# Hay Prices?



## JD4755 (Apr 17, 2008)

Whats the price of hay everywhere? last i knew here in NE Colorado, dairies were buying it at 115/ton standing!.. grinder hay is probably 125 ish, and dairy hay is all the way up to 170/ton, cornstalks are probably around 60/ton, and this is all in big squares.


----------



## Christianh (Apr 26, 2008)

(Prices for 2,000 lb 5 x 6 round)
Pure Alfalfa: $85
Alfalfa/Timothy or Alfalfa/Brome mix: $75
Export-quality Timothy: $110
Grass hay: $55
Straw: $10
Flax: $5

-Christian


----------



## downtownjr (Apr 8, 2008)

Deal mostly in small squares 50-65 lbs and have seen them go from $5-6 a bale. I have seen ads for up to $9 a small bale but have not talked to anyone that actually bought them. At a Hay auction in late Feb, $4.50-$5 was the norm and not all the hay sold. Mostly sellers in the crowd, not buyers. Have to see what happens after the first cutting this year. My brothers alfalfa looks great.


----------



## Erock813 (Jun 3, 2008)

Were asking $3.50 for a 40 lb bale out of the field. If they want 50lbs bales then $4.00.Well probable tack on another $.50 if we mow it.Our 4x4 are gonna be $45 and our 4x5 are $55 this year,all rounds. Looks like well be having no probelm getting rid of it.


----------



## Don ALLAN (Jun 4, 2008)

JD4755 said:


> Whats the price of hay everywhere? last i knew here in NE Colorado, dairies were buying it at 115/ton standing!.. grinder hay is probably 125 ish, and dairy hay is all the way up to 170/ton, cornstalks are probably around 60/ton, and this is all in big squares.
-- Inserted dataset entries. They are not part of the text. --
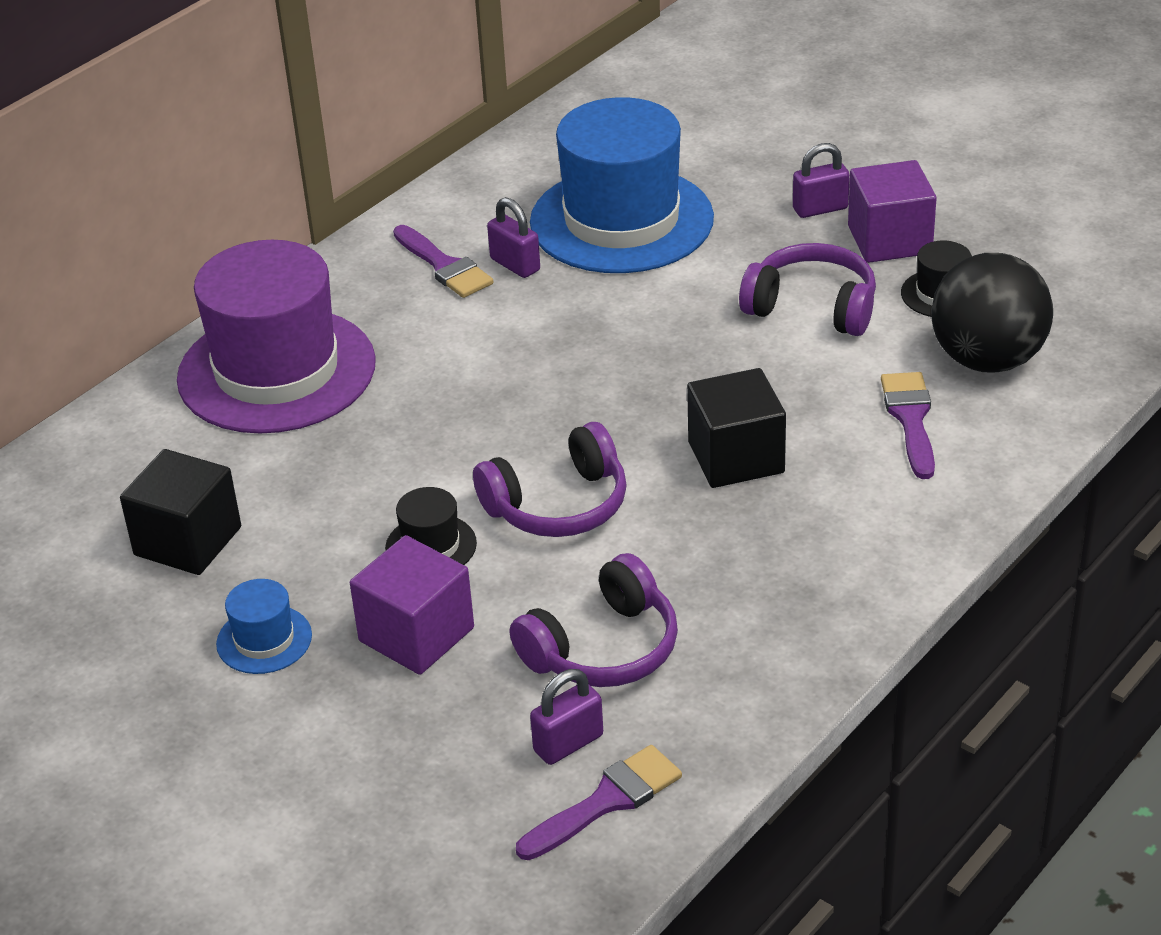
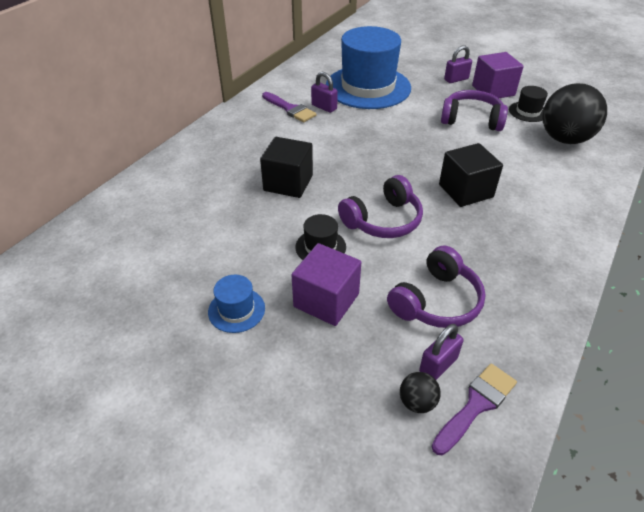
camera: 10 degrees left, 5 degrees up
black cube [120,449,241,575] -> black cube moved to [260,137,313,198]
purple hat [177,240,376,434] -> none
purple brush [881,372,935,479] -> none
none -> black ball [400,372,441,413]

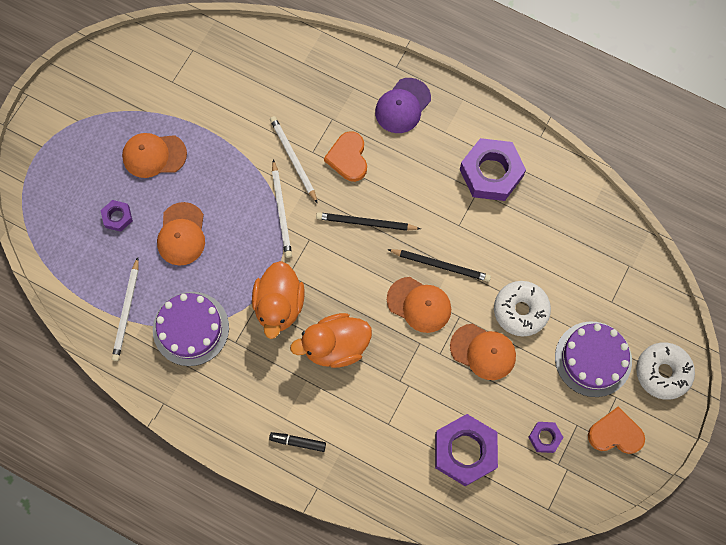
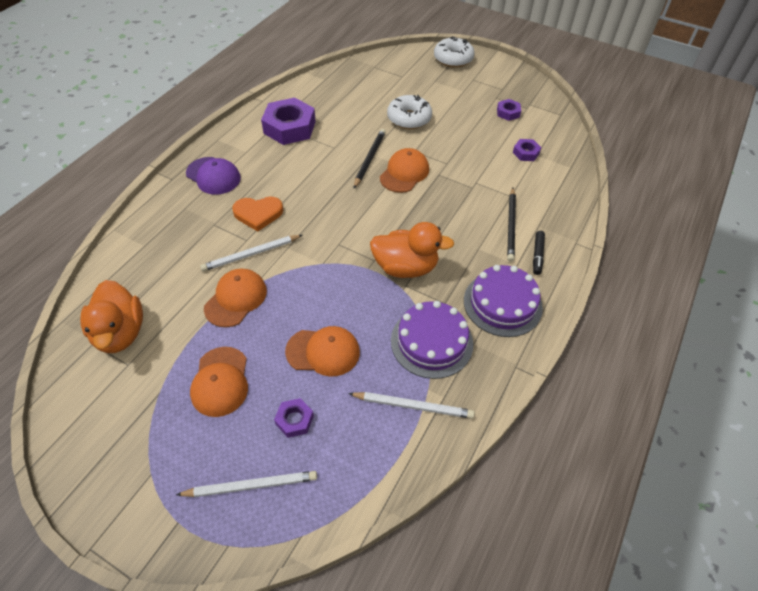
camera: 90 degrees left, 20 degrees down
white pencil [272,159,292,258] -> white pencil moved to [176,471,317,497]
orange duck [290,313,372,368] -> orange duck moved to [80,280,143,353]
black pencil [316,212,421,231] -> black pencil moved to [507,188,516,262]
purple nut [435,414,498,486] -> purple nut [513,139,542,161], size x0.49
orange cap [450,324,516,380] -> orange cap moved to [204,269,267,327]
purple cake [555,321,632,397] -> purple cake moved to [464,265,543,337]
orange heart [588,406,645,454] -> none

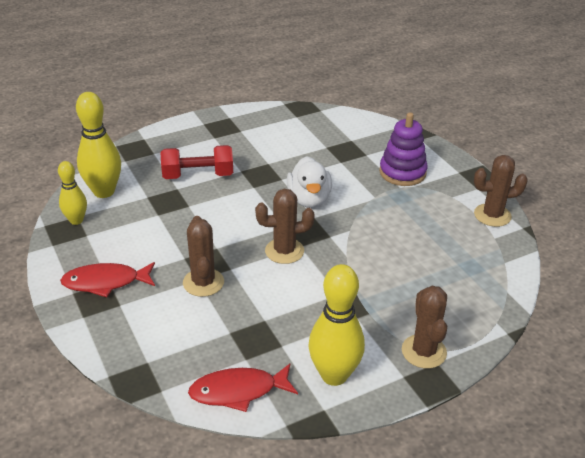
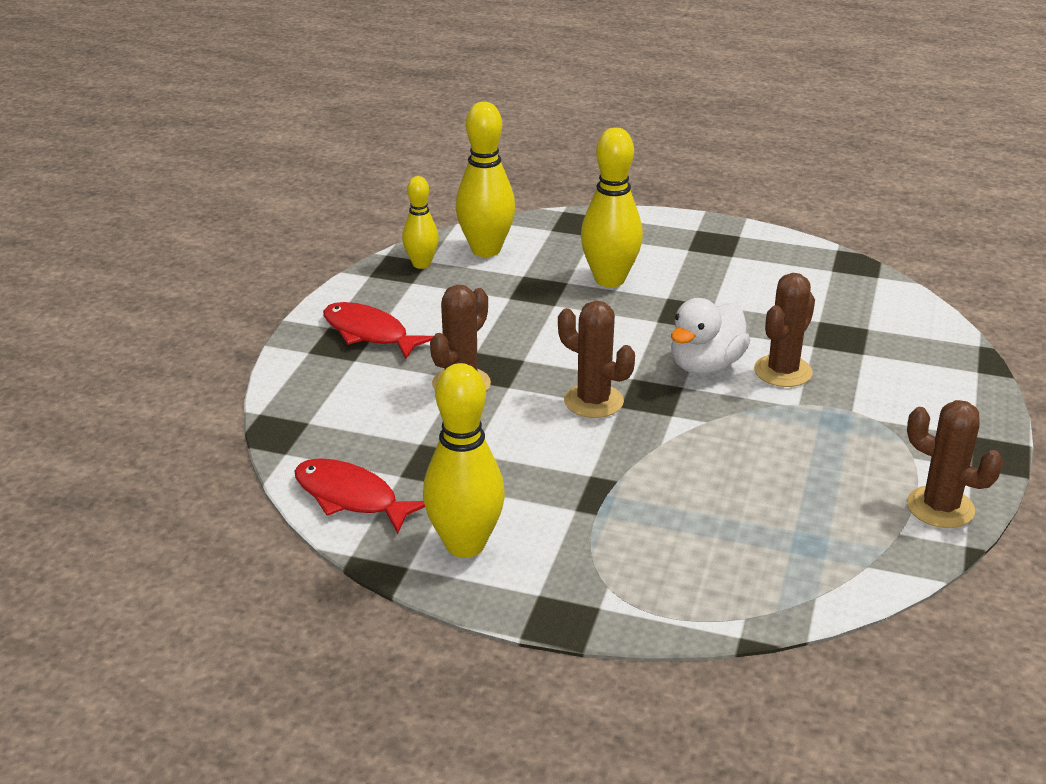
camera: 45 degrees right, 5 degrees down
red dumbbell [160,145,233,179] -> yellow bowling pin [581,127,643,287]
purple stacking toy [379,112,428,186] -> none
brown cactus [402,286,447,369] -> brown cactus moved to [754,273,815,387]

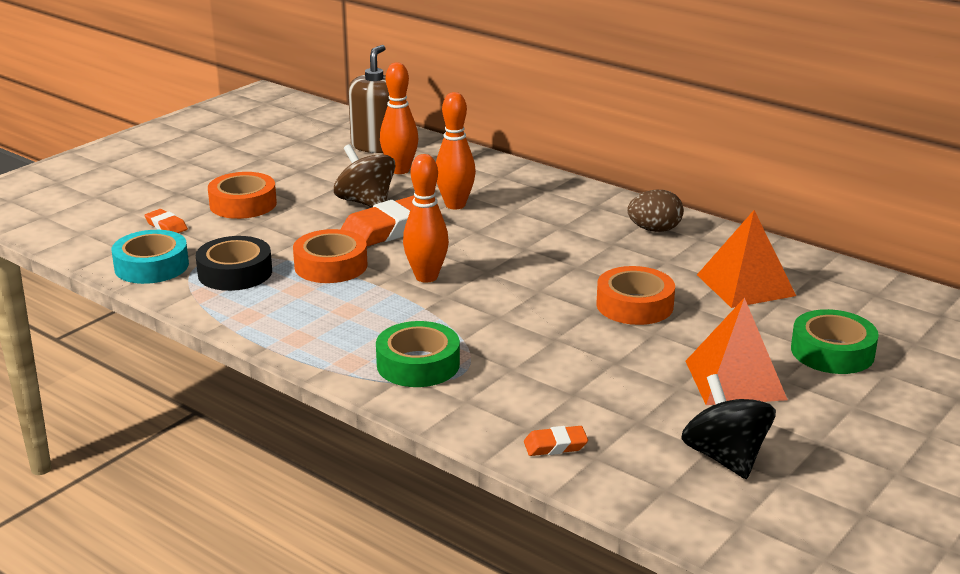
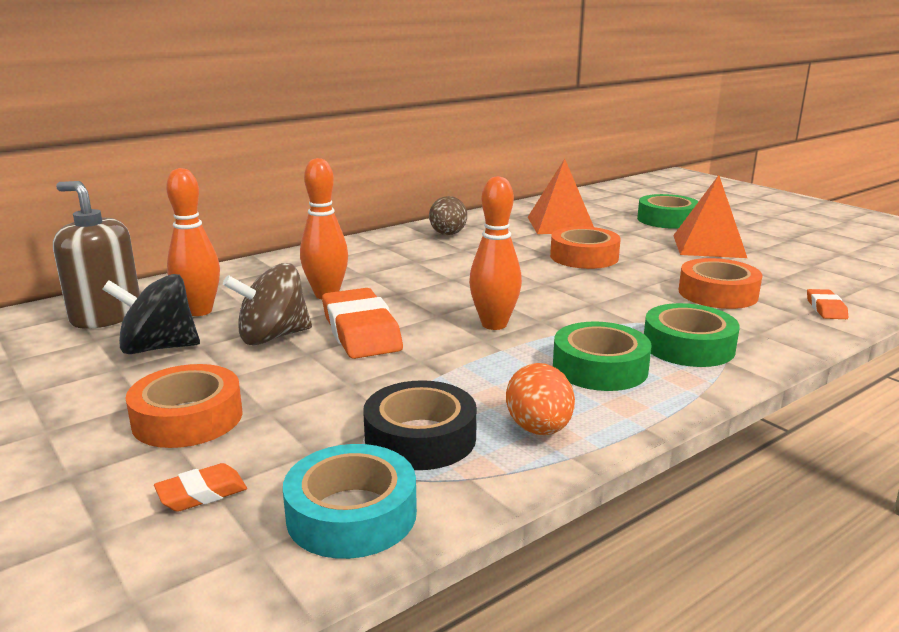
camera: 75 degrees left, 5 degrees down
orange tape [293,229,367,283] -> orange tape moved to [678,258,762,309]
black spinning top [681,374,776,479] -> black spinning top moved to [102,274,200,354]
none -> orange egg [506,363,575,435]
none -> green tape [553,321,652,391]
The price of hay in Alberta ranges from $60 per ton for round bales to $200 per ton for small squares. right now I am selling utility timothy hay in round bales for about $60 per ton at the field. Trucking runs about $.12 per bale per km. for distances over 120 km.

Check out my website at www.AllanHay.com


----------



## slfactivitybarn (Jun 4, 2008)

Here in Virginia prices for small square bales are still high in some areas. I have heard of $13/bale. We are asking $5.50 for our first cutting in the western part of the state.


----------



## readytohay (Jun 3, 2008)

Sold some 150 rfv alfalfa 3x3 bales out of field for 200 per ton and 3x3 silage bales for 1.50 per rfv point -moisture.I think 200 is a good place to start hay is going to be in good demand.


----------



## Guest (Jun 9, 2008)

Prices seem to be holding for the per bale price. $4.50 to $6.00 for small squares depending on what it is, alfalfa or mixed alfalfa.

The problem this year in the eastern midwest is RAIN! There will be plenty of low quality hay for sale when the rain stops.

Good quality may go up as it is in short supply so far.


----------



## Riverside Cattle (Jun 4, 2008)

$200 -$260 for small squares not much lower for big bales. But there isn't much hay moving around here. First cutting over in the Columbia basin (WA) which is usually up by 1st of June is still getting rained on or getting cut. We are delayed a bunch due to colder wetter weather. It will be interesting to see how much the price drops once hay gets baled.


----------



## Daner (Jun 18, 2008)

35- 40 lb small sq =$ 4.25

4x4 Rounds = $55

4X5 Rounds = 65

All Horse Hay

With the Price of fuel prices may go higher


----------